I want to explain something to you. Yes in public because I'm tired of hiding.

No one is fake.

Eric comes online. He still does, I don't know why you think I'm playing him.

Levi came on. Regularly. And I guess I'm sorry if you don't get that.

I know I'm a wimp for not showing you the video of me and Eric to you, but.. I'm a coward, and I don't want to send it, because that's just how I am.

You hate me, I am well aware of that. Remember the message I sent to you explaining everything? It was real.

We both might seem sketchy, and we both might seem not real. But that's me. The fake girl, right? Right.

Yes, I am hiding something and not telling anyone.

Yes, I am incredibly stupid for lying to everyone.

Yes, I'm completely done with stuff

I'm just done with the internet, because a lot of my problems have been sourced from here.

You, not included. You were not a problem to me. Not you, not Livvy, not anyone. Just the drama that's building up.

And I'm causing a lot of problems. A lot of peoples problems.

Inez had made a point to me when we were talking about this whole situation. And you know what? I'm finding myself believing her. That I'm not real. I don't feel like myself anymore

So you know what? You are talking to a fake. Because I'm not even sure If I feel myself being "real" anymore.

Yes, I'm not Ariana. I'm Christina. And only Christina.

All I have to say is, is I'm sorry.

There is not other thing, way how to say it. I'm sorry. TRULY deeply sorry for coming into your life, making you deal with me, and putting you through the ringer. Because when I think about it, I put you and a lot of other people through pure SHIT. So, I'm sorry for the things I did to you. Sorry doesn't fix a goddamn thing. I wish it could.

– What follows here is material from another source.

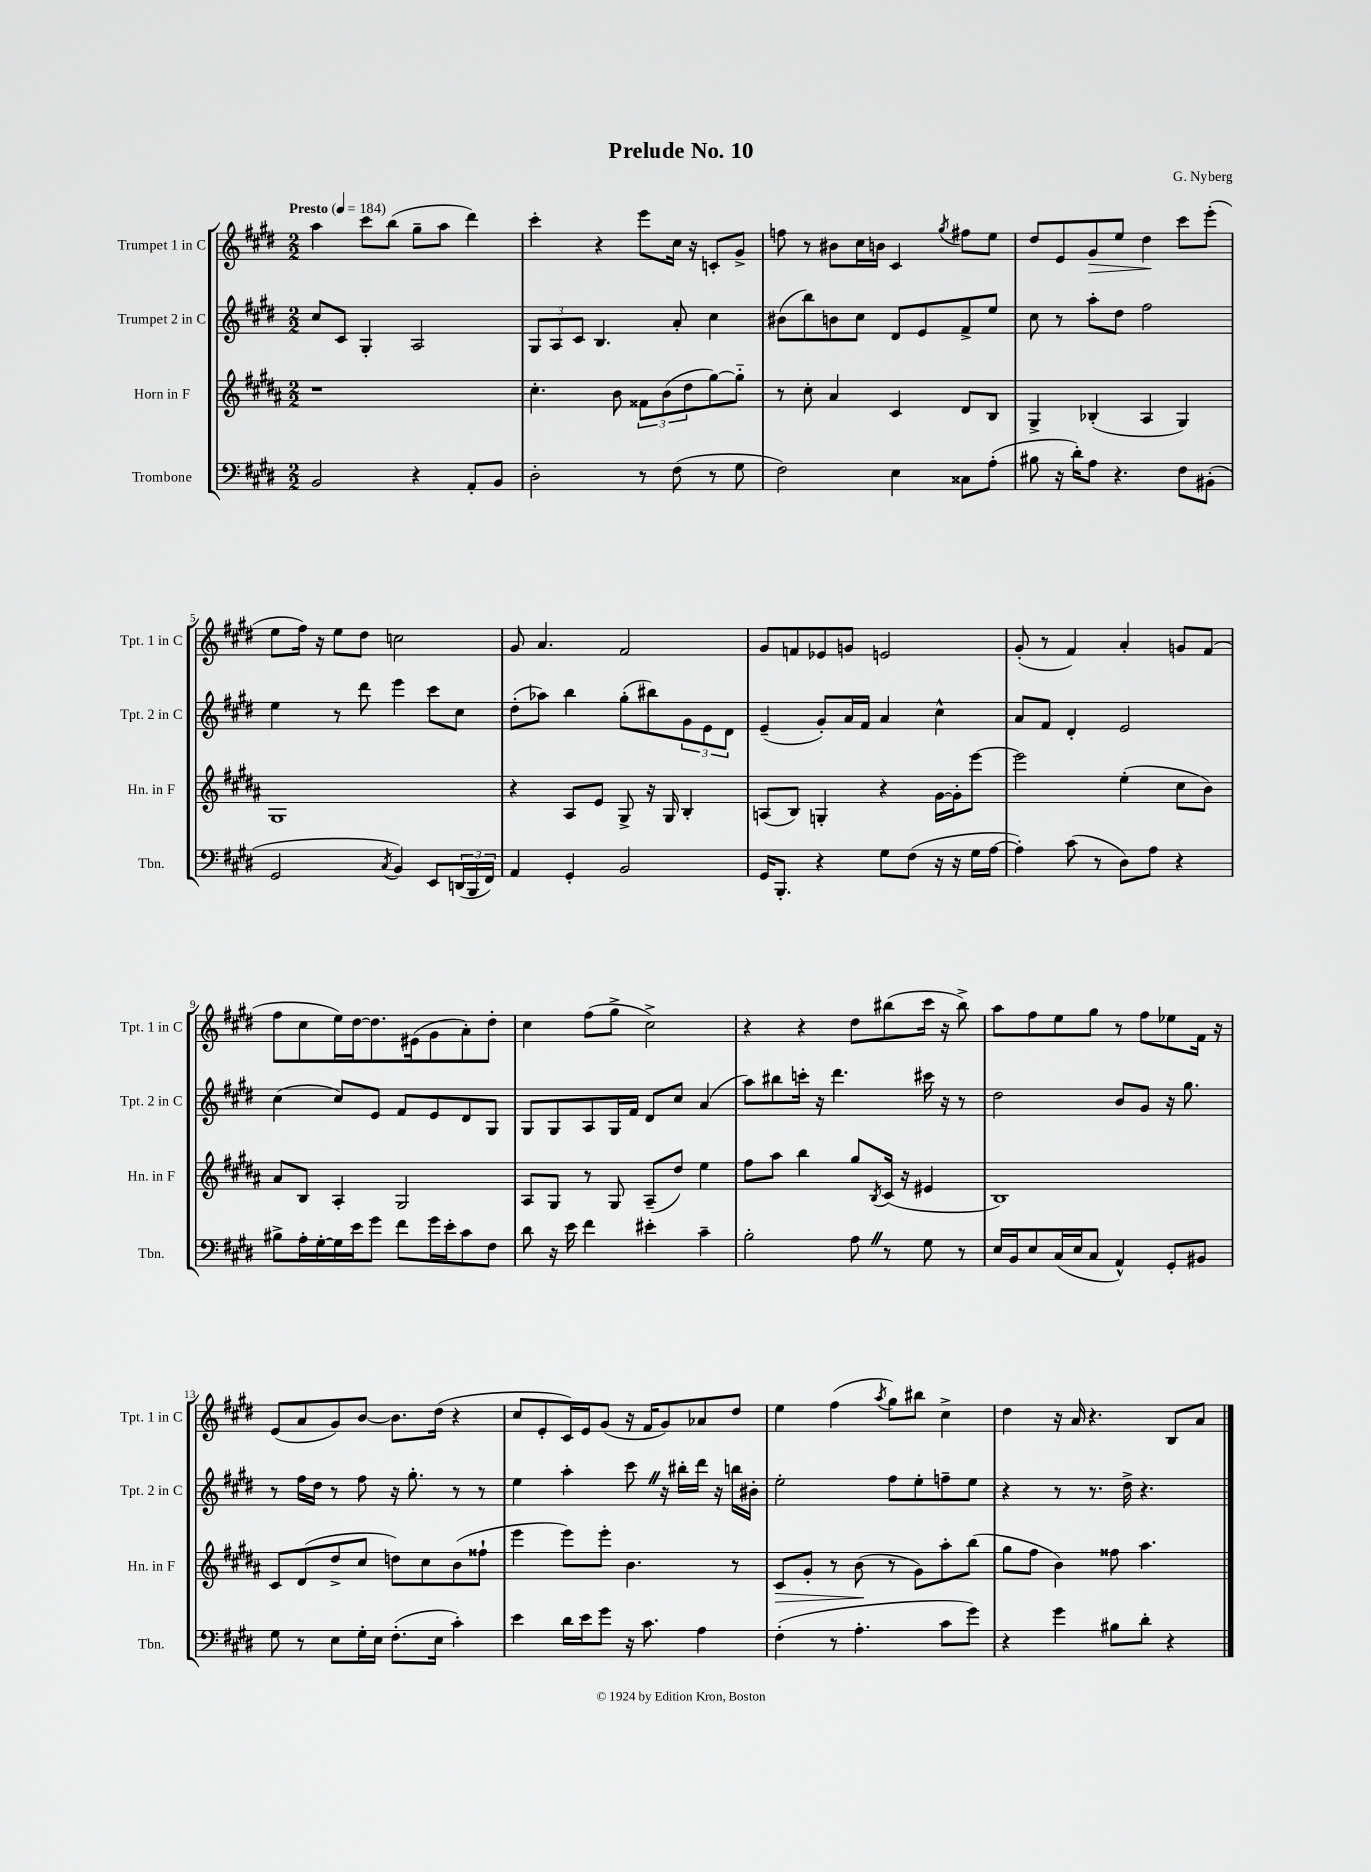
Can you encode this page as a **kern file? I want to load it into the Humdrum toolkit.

I just lost one of the greatest friends ever..

I am leaving, and not coming back. Not anywhere. Not here, not Twitter, not Facebook, not even Tumblr. I'm gone. My email.. not even gonna check THAT one.

Why all of a sudden do this?

Because I've come to realization of the shit I'm doing to you and everyone else. I'M the problem.. And as long as I'm here, I wont be temporary.. I'll be the continuous problem..  I have been for the past 16 years of my life. I started problems, I'm the reason for so many problems.. I stress everyone out.. And now I'm one of your problems, and that's eating at me.. So in order to make everything balanced in my mind, I'm leaving..  I've actually been thinking about this for a while..

After all of this, I'm still shaky on the thought of staying, because I want to make everything better, and I want to stay and still talk with you. I want that. But we can't always have the things we want.

I love you.. I know you probably think I don't, but I do.. I love you so much.. Every memory we have with each other always makes me smile.. The times you were there for me when I needed you most, and you helped me smile again.. The times we cried together.. I swear, I hug my laptop just about everyday pretending that its you.. But I guess I have to stop that, now..

Remember how we met? Exactly 7 months, today. I don't think I EVER will forget that. When you were hacking Kari and I wanted to tell her something even though I had no clue who she was. I read some of your stuff.. We talked, just about everyday... I remember the first time I told you about myself, even though it was only one small little thing, you listened and eventually, you slowly told me about yourself..

I honestly cry when I think about our memories, because I know we wont be able to make anymore.. No more giggling at you when you squeaked, no more falling off my bed laughing at some unicorn video you send.. Nothing..

Now you see another one of my reasons why I wanted you to hate me?

Looky here, I've succeeded. With everyone..

Forget me. Please. Just erase me from your memory..

Sorry for everything.. I come off as "I don't care" in this letter, but honestly its tearing me apart inside just writing this..

I love you through the universe and back.. Even if you don't think I do or ever did.. I DO, and always will.

Love you, RIley.. You truly were and ARE the greatest.